Expression and function of the angiopoietin receptor Tie-2 in human eosinophils

Background: Increased vascularity of bronchial mucosa is closely related to the expression of angiogenic factors, which contribute to the pathogenesis of diseases such as asthma bronchiale. Objective: Here we examine the effects of the angiogenic growth factors angiopoietin 1 and angiopoietin 2 on eosinophil function in vitro and possible involvement of the angiopoietin receptor Tie-2. Methods: Eosinophil migration was studied by micropore filter assays.

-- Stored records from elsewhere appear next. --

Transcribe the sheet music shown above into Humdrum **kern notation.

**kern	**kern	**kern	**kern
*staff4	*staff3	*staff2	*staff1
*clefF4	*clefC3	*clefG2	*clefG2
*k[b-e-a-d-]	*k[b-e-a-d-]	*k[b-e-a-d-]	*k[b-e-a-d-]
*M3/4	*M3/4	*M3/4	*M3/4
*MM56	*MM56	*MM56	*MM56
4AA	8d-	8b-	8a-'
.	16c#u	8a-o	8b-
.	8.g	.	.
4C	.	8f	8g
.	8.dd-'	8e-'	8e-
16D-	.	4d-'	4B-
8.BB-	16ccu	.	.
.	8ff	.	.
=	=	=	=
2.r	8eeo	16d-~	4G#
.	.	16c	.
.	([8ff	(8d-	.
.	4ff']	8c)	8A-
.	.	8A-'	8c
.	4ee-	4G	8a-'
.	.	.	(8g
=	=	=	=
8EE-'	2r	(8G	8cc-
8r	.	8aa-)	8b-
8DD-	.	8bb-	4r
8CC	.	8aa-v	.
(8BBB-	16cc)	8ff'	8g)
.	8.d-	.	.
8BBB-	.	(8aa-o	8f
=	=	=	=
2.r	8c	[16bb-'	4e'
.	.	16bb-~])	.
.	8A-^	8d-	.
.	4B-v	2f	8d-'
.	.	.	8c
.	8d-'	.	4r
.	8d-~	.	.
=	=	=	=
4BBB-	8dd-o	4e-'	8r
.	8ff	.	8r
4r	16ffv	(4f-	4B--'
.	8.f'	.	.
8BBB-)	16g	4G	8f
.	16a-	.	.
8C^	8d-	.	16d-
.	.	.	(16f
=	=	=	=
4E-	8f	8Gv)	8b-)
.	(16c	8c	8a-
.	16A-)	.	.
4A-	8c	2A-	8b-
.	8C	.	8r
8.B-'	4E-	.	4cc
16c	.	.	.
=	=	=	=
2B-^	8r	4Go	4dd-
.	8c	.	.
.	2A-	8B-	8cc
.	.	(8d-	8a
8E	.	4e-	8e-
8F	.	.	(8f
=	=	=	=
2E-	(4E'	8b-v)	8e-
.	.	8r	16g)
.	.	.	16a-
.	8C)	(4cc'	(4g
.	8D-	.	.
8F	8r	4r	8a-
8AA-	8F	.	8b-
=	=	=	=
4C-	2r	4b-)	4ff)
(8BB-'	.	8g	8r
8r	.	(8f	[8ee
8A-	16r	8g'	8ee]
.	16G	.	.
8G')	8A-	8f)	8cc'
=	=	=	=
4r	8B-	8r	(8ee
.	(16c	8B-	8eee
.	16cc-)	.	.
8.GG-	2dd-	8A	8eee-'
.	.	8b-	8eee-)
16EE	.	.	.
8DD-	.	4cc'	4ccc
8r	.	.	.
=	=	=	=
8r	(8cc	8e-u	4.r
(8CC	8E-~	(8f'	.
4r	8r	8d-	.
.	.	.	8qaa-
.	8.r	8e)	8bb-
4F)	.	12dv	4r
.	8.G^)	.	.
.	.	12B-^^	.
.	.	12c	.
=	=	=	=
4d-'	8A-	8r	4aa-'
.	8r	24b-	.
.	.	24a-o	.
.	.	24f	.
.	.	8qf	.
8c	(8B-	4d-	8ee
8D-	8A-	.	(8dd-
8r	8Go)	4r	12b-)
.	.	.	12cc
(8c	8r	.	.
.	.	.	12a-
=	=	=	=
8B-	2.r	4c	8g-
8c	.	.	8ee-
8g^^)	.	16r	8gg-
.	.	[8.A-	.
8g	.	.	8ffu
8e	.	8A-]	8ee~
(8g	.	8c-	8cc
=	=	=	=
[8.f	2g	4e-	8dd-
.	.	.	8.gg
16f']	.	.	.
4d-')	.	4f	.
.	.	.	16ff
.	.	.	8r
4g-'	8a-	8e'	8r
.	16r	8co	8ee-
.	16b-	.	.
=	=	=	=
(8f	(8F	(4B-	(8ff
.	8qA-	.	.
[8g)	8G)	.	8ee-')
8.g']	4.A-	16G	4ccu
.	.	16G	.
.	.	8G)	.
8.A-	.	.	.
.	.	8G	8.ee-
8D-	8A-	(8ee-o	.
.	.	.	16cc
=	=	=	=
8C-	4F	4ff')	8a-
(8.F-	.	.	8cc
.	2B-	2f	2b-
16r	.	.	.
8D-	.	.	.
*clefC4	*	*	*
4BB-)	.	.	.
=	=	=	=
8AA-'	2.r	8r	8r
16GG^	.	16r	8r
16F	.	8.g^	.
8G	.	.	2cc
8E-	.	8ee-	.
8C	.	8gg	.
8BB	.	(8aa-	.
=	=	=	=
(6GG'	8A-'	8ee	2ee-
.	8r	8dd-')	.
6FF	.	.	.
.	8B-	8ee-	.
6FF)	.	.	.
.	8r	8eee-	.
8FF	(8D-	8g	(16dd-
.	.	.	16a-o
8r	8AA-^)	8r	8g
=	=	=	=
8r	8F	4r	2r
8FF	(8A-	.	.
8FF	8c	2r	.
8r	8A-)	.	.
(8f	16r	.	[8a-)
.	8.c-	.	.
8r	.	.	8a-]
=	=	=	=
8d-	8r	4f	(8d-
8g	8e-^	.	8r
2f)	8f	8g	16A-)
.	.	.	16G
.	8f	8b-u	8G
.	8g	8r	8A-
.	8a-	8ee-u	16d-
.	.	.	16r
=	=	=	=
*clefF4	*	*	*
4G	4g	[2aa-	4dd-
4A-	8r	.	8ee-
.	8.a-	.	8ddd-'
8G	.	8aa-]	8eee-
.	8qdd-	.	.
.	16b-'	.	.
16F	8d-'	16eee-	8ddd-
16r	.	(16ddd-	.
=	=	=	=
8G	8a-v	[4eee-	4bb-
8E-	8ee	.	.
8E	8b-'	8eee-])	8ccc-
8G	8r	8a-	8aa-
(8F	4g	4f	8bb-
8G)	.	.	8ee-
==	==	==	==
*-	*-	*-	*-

Signaling mechanisms required for angiopoietin-dependent migration were tested by using signaling enzyme blockers. Tie-2 mRNA and receptor expression on the cell surface of eosinophils was demonstrated in RT-PCR and by fluorescence-activated cell sorting analysis. Results: Angiopoietin I significantly stimulated eosinophil chemotaxis via activation of phosphodiesterase, phosphatidylinositol 3'-kinase, and tyrosine kinases. The effect on eosinophil migration of angiopoietin I was reversed by an antibody against the Tie-2 receptor and by angiopoietin 2. Incubation of eosinophils with angiopoietin 1 abolished the chemotactic effects of vascular endothelial growth factor on human eosinophils via the Tie-2 receptor. Finally, Tie-2 expression by human eosinophils was demonstrated on the transcriptional and protein level. Conclusions: Data suggest that angiopoietin I stimulates directed migration and possibly inhibits vascular endothelial growth factor-induced eosinophil chemotaxis via its Tie-2 receptor, which is expressed by eosinophils. Thus, angiopoietin 1 may play an important role in the modulation of eosinophilic inflammation.